Given an array which consists of non-negative integers and an integer m, you can split the array into m non-empty continuous subarrays. Write an algorithm to minimize the largest sum among these m subarrays.
Note:
Ifnis the length of array, assume the following constraints are satisfied:
1 ≤ n ≤ 1000
1 ≤ m ≤ min(50,n)
Examples:
Input:
nums = [7,2,5,10,8]
m = 2
Output: 18
Explanation:
There are four ways to split nums into two subarrays.

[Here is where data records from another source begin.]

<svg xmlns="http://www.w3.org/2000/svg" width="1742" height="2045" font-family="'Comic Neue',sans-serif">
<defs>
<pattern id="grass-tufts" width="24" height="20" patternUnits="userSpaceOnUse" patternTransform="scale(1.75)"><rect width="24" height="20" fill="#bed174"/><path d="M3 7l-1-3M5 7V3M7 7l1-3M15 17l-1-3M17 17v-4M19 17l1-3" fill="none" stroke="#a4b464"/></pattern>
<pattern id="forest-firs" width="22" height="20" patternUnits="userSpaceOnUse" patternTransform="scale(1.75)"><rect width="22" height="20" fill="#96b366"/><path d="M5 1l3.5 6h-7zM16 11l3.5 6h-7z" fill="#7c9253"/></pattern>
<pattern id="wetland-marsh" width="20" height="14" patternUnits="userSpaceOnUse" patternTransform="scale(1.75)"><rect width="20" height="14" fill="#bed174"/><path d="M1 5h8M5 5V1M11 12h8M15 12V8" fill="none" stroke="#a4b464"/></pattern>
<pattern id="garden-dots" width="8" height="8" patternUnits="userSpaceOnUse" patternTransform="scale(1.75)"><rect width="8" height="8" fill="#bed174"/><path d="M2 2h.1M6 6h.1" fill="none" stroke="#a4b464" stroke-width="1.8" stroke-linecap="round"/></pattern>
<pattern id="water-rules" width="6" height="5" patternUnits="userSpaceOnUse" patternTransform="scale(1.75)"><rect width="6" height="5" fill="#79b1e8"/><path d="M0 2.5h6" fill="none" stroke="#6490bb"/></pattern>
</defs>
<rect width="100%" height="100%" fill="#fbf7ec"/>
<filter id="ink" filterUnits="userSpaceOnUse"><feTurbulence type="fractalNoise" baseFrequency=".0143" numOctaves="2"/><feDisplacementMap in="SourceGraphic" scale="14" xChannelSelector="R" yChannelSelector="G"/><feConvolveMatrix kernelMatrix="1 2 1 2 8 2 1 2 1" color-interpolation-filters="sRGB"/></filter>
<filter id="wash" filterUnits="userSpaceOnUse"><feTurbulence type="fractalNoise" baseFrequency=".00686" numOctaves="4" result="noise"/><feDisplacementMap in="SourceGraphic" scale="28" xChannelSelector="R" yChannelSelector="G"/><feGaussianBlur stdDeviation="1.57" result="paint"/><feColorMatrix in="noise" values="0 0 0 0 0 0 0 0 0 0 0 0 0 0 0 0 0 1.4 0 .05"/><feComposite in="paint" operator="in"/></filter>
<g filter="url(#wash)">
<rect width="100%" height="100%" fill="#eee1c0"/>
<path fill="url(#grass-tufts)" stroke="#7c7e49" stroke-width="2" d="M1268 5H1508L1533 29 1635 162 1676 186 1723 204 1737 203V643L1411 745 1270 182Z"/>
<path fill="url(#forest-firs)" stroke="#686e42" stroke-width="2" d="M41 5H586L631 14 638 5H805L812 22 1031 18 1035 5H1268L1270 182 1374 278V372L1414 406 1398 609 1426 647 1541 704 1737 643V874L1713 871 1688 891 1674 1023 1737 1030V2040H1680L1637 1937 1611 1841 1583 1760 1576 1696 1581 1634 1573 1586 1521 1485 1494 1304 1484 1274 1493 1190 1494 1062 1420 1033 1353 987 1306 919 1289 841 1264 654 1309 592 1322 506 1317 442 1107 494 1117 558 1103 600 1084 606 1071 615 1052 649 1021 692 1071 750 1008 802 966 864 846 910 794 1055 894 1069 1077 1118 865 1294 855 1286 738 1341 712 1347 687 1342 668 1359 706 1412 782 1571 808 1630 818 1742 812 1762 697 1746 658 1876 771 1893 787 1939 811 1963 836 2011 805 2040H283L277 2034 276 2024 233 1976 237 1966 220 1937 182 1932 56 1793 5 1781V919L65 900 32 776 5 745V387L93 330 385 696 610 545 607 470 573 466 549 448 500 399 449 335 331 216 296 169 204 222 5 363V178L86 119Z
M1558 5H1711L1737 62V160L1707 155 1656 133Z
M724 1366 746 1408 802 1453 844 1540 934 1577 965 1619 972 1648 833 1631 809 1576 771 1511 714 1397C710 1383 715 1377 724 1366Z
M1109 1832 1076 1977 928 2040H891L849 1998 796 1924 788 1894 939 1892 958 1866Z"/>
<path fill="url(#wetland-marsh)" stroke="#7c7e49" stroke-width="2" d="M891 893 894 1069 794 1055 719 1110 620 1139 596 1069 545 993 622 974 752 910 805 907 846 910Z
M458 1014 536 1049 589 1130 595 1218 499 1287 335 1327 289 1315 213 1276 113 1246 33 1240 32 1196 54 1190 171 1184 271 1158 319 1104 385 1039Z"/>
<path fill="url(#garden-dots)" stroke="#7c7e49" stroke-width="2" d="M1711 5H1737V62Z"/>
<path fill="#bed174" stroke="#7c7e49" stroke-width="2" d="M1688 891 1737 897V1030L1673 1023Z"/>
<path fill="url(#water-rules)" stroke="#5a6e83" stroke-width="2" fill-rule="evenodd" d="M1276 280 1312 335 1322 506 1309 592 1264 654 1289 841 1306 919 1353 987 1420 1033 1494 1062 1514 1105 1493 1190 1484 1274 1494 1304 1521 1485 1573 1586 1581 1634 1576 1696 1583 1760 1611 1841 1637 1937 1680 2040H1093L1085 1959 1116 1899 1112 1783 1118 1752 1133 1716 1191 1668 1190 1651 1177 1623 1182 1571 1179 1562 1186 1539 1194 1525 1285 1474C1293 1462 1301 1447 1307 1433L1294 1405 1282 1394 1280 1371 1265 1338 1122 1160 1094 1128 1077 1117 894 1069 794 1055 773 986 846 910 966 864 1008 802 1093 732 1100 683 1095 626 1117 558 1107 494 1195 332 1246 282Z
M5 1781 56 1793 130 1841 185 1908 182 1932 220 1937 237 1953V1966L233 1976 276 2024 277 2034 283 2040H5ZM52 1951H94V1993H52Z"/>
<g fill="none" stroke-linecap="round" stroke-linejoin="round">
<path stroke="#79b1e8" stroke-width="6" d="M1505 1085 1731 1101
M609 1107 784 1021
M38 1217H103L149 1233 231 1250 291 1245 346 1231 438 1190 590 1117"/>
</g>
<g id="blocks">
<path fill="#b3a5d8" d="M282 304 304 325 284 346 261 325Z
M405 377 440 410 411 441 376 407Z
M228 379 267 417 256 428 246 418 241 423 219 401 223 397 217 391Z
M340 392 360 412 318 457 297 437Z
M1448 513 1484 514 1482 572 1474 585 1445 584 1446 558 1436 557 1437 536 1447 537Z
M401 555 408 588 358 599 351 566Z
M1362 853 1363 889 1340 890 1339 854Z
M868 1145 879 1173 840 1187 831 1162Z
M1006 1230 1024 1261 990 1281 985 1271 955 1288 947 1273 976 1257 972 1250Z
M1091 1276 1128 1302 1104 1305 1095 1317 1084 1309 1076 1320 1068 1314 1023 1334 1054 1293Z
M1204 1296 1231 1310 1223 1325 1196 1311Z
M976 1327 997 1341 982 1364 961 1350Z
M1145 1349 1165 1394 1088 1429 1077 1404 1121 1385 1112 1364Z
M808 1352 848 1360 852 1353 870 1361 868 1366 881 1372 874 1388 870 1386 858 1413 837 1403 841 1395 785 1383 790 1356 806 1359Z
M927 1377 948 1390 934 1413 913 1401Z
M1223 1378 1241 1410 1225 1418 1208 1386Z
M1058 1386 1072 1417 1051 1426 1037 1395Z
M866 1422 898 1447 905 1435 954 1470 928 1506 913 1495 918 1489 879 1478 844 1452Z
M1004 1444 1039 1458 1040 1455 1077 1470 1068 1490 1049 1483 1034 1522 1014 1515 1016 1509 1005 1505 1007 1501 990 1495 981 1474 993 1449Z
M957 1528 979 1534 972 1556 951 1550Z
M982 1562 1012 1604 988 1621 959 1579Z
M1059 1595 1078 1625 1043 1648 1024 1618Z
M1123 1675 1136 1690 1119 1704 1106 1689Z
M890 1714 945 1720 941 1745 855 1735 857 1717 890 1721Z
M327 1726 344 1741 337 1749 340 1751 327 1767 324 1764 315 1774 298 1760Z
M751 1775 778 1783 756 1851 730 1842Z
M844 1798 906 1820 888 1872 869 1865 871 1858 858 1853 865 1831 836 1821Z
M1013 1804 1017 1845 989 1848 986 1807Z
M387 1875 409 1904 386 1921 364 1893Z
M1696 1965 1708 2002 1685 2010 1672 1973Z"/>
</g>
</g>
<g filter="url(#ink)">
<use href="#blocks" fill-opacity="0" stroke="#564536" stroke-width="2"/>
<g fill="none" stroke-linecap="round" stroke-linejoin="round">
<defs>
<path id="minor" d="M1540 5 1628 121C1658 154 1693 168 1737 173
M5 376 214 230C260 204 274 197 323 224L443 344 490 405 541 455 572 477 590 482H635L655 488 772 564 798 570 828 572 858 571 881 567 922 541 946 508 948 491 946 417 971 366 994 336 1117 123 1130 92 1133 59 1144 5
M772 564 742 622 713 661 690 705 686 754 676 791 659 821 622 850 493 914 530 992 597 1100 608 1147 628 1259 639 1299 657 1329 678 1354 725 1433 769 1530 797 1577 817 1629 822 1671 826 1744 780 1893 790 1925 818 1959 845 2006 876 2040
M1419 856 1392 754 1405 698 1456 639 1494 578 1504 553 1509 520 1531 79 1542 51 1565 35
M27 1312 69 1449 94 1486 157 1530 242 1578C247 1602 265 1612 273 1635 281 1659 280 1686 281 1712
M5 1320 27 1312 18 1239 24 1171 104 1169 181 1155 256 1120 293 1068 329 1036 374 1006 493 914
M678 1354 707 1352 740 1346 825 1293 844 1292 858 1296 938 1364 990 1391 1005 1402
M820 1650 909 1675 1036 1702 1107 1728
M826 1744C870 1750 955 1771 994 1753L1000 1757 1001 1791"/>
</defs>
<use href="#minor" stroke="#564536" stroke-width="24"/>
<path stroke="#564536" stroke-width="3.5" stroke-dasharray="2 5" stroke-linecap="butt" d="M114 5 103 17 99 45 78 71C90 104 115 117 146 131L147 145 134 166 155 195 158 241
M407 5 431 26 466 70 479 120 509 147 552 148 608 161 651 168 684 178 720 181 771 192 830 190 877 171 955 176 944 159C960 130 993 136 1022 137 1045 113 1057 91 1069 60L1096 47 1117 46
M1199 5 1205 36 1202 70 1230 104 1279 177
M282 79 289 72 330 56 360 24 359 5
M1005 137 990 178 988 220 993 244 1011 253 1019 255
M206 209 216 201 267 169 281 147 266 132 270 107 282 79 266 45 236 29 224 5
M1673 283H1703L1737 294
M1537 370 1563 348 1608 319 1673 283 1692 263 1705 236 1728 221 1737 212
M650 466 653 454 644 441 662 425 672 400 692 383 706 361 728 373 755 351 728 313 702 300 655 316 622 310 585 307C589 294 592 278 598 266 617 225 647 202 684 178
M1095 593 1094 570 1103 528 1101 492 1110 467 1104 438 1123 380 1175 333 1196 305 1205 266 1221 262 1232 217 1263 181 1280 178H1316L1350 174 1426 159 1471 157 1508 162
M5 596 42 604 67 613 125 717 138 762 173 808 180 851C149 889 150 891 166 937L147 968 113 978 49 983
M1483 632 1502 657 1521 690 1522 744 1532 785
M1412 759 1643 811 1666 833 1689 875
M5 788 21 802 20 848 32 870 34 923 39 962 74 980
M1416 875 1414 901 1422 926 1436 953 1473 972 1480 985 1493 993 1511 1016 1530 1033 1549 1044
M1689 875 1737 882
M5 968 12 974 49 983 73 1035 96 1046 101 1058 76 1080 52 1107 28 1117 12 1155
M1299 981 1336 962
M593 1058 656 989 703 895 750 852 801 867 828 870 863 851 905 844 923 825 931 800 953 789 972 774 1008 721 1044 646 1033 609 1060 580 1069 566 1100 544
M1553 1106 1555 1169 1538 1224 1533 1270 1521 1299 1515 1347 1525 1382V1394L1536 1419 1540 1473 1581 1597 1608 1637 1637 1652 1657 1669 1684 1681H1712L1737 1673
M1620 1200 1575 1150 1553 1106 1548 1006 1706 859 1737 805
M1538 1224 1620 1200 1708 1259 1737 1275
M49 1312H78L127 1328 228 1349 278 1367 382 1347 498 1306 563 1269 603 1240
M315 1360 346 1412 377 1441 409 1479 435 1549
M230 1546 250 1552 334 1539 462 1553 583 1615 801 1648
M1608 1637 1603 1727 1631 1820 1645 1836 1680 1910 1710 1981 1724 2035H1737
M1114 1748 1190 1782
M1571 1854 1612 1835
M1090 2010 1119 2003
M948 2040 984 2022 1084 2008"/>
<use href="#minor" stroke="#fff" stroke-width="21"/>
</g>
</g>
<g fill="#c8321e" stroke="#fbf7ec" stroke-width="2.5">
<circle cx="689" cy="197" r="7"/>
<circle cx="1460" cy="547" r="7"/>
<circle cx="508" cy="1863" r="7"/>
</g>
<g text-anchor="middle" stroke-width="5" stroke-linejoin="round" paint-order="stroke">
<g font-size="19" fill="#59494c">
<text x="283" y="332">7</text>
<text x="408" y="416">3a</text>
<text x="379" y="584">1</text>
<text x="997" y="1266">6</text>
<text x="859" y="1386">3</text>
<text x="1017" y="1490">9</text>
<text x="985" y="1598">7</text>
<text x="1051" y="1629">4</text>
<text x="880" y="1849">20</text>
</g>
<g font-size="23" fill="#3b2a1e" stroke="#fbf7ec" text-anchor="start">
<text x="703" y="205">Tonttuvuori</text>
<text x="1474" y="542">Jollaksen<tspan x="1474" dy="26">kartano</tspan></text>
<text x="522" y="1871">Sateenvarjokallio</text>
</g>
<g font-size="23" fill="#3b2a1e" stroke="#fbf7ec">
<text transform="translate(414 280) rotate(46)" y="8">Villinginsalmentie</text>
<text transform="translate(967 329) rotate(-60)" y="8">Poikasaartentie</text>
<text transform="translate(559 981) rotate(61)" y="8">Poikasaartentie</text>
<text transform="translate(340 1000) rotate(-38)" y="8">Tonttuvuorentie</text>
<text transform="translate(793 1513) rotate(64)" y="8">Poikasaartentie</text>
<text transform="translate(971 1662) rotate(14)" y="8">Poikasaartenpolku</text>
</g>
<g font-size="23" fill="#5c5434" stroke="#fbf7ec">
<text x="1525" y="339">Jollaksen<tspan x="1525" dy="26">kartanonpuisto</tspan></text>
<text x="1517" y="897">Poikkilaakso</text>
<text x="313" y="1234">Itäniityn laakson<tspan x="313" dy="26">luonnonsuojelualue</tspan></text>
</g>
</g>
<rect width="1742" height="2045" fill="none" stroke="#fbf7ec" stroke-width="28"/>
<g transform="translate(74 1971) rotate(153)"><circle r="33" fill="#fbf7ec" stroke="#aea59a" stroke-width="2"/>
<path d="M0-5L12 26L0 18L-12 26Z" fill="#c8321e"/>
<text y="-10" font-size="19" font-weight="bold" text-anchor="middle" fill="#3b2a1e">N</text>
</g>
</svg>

The best way is to split it into [7,2,5] and [10,8],
where the largest sum among the two subarrays is only 18.
class Solution {
public int splitArray(int[] nums, int m) {
int low = Integer.MIN_VALUE, high = 0, mid = 0;
for (int num : nums) {
low = Math.max(low, num);
high += num;
}
while (low + 1 < high) {
mid = low + (high - low) / 2;
if (!isValid(nums, m - 1, mid)) {
low = mid + 1;
}
else {
high = mid;
}
}
return isValid(nums, m - 1, low) ? low : high;
}
public boolean isValid(int[] nums, int cuts, int target) {
int sum = 0;
for (int num : nums) {
if (num > target) {
return false;
}
if (sum + num <= target) {
sum += num;
}
else {
--cuts;
sum = num;
if (cuts < 0) {
return false;
}
}
}
return true;
}
}
class Solution {
public int splitArray(int[] nums, int m) {
int n = nums.length;
int[] sum = new int[n + 1];
for (int i = 1; i <= n; i++) {
sum[i] = sum[i - 1] + nums[i - 1];
}
int[][] dp = new int[m + 1][n + 1];
for (int i = 0; i <= m; i++) {
Arrays.fill(dp[i], Integer.MAX_VALUE);
}
dp[0][0] = 0;
for (int i = 1; i <= m; i++) {
for (int j = 1; j <= n; j++) {
for (int k = i - 1; k < j; k++) {
dp[i][j] = Math.min(dp[i][j], Math.max(dp[i - 1][k], sum[j] - sum[k]));
}
}
}
return dp[m][n];
}
}